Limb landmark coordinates
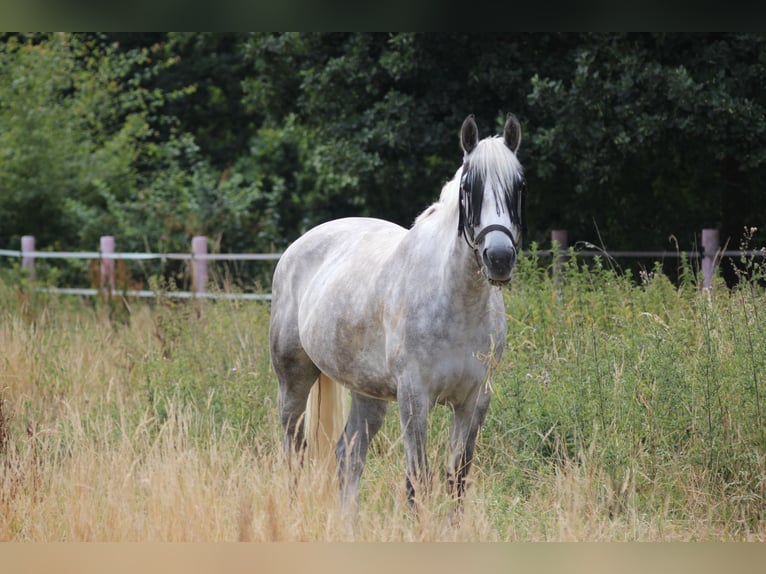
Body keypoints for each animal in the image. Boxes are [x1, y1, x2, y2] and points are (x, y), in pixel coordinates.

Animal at [268, 111, 524, 512]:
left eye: (519, 186)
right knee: (294, 452)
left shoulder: (474, 401)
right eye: (469, 187)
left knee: (348, 458)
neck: (457, 304)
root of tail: (299, 245)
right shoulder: (414, 398)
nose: (498, 258)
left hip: (367, 395)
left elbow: (456, 480)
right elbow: (418, 482)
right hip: (293, 380)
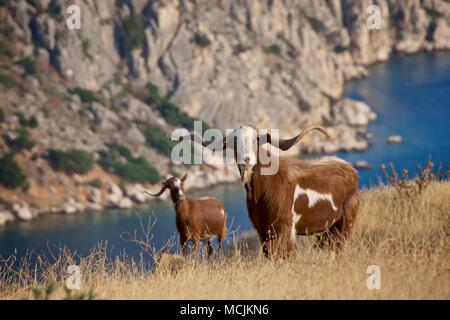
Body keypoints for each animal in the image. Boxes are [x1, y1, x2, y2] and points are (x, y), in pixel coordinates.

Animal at [176, 126, 358, 256]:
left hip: (345, 222)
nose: (246, 160)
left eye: (256, 140)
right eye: (235, 143)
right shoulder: (263, 230)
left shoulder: (285, 229)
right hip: (327, 229)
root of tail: (349, 169)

Your task
Print only the lines from the one with "right shoulder: (263, 230)" to the end of the records, both included.

Answer box
right shoulder: (263, 230)
left shoulder: (285, 229)
right hip: (327, 229)
root of tail: (349, 169)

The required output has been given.